Cosa fare: Puoi ricopiare queste righe esattamente come compaiono in tutti i record, omettendo le immagini dalla risposta?

Record memorizzati:
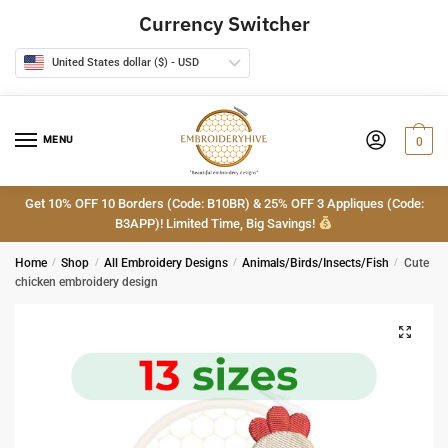
Skip
Skip
Currency Switcher
to
to
navigation
content
United States dollar ($) - USD
MENU
0
Get 10% OFF 10 Borders (Code: B10BR) & 25% OFF 3 Appliques (Code:
B3APP)! Limited Time, Big Savings!
Home
/
Shop
/
All Embroidery Designs
/
Animals/Birds/Insects/Fish
/
Cute
chicken embroidery design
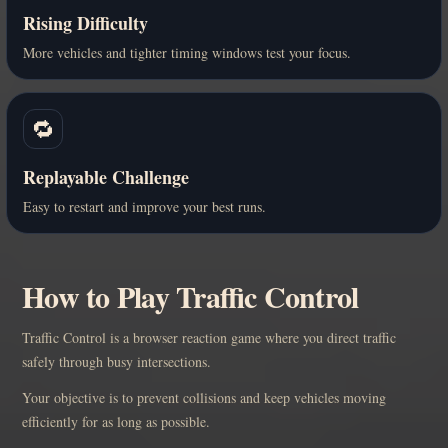
Rising Difficulty
More vehicles and tighter timing windows test your focus.
🔁
Replayable Challenge
Easy to restart and improve your best runs.
How to Play Traffic Control
Traffic Control is a browser reaction game where you direct traffic
safely through busy intersections.
Your objective is to prevent collisions and keep vehicles moving
efficiently for as long as possible.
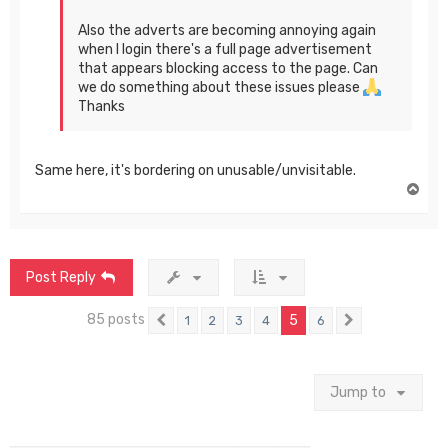
Also the adverts are becoming annoying again
when I login there's a full page advertisement
that appears blocking access to the page. Can
we do something about these issues please
Thanks
Same here, it's bordering on unusable/unvisitable.
T
o
p
Post Reply
85 posts
5
1
2
3
4
6
Previous
Next
Jump to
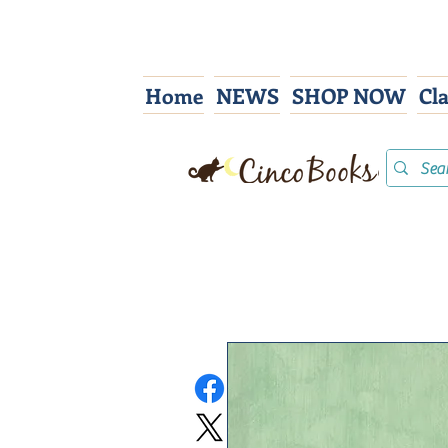
Home
NEWS
SHOP NOW
Cl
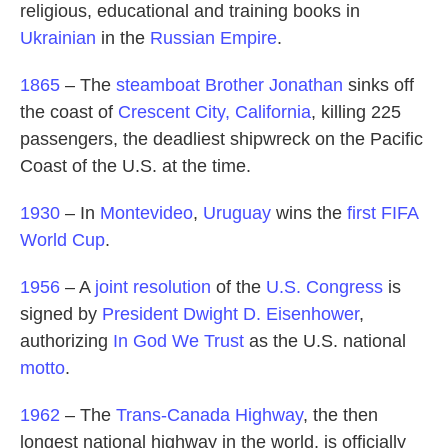
religious, educational and training books in
Ukrainian
in the
Russian Empire
.
1865
– The
steamboat
Brother Jonathan
sinks off
the coast of
Crescent City, California
, killing 225
passengers, the deadliest shipwreck on the Pacific
Coast of the U.S. at the time.
1930
– In
Montevideo
,
Uruguay
wins the
first FIFA
World Cup
.
1956
– A
joint resolution
of the
U.S. Congress
is
signed by
President
Dwight D. Eisenhower
,
authorizing
In God We Trust
as the U.S. national
motto
.
1962
– The
Trans-Canada Highway
, the then
longest national highway in the world, is officially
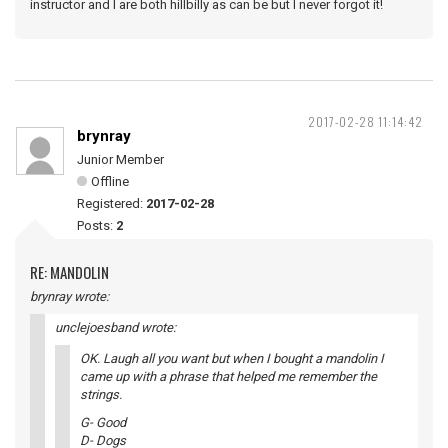
instructor and I are both hillbilly as can be but I never forgot it!
2017-02-28 11:14:42
brynray
Junior Member
Offline
Registered:
2017-02-28
Posts:
2
RE: MANDOLIN
brynray wrote:
unclejoesband wrote:
OK. Laugh all you want but when I bought a mandolin I
came up with a phrase that helped me remember the
strings.
G- Good
D- Dogs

Svolgimento:
Skip
Skip
Currency Switcher
to
to
navigation
content
United States dollar ($) - USD
MENU
0
Get 10% OFF 10 Borders (Code: B10BR) & 25% OFF 3 Appliques (Code:
B3APP)! Limited Time, Big Savings!
Home
/
Shop
/
All Embroidery Designs
/
Animals/Birds/Insects/Fish
/
Cute
chicken embroidery design
Rising Difficulty
More vehicles and tighter timing windows test your focus.
🔁
Replayable Challenge
Easy to restart and improve your best runs.
How to Play Traffic Control
Traffic Control is a browser reaction game where you direct traffic
safely through busy intersections.
Your objective is to prevent collisions and keep vehicles moving
efficiently for as long as possible.
Also the adverts are becoming annoying again
when I login there's a full page advertisement
that appears blocking access to the page. Can
we do something about these issues please
Thanks
Same here, it's bordering on unusable/unvisitable.
T
o
p
Post Reply
85 posts
5
1
2
3
4
6
Previous
Next
Jump to
Home
NEWS
SHOP NOW
Cl
religious, educational and training books in
Ukrainian
in the
Russian Empire
.
1865
– The
steamboat
Brother Jonathan
sinks off
the coast of
Crescent City, California
, killing 225
passengers, the deadliest shipwreck on the Pacific
Coast of the U.S. at the time.
1930
– In
Montevideo
,
Uruguay
wins the
first FIFA
World Cup
.
1956
– A
joint resolution
of the
U.S. Congress
is
signed by
President
Dwight D. Eisenhower
,
authorizing
In God We Trust
as the U.S. national
motto
.
1962
– The
Trans-Canada Highway
, the then
longest national highway in the world, is officially
instructor and I are both hillbilly as can be but I never forgot it!
2017-02-28 11:14:42
brynray
Junior Member
Offline
Registered:
2017-02-28
Posts:
2
RE: MANDOLIN
brynray wrote:
unclejoesband wrote:
OK. Laugh all you want but when I bought a mandolin I
came up with a phrase that helped me remember the
strings.
G- Good
D- Dogs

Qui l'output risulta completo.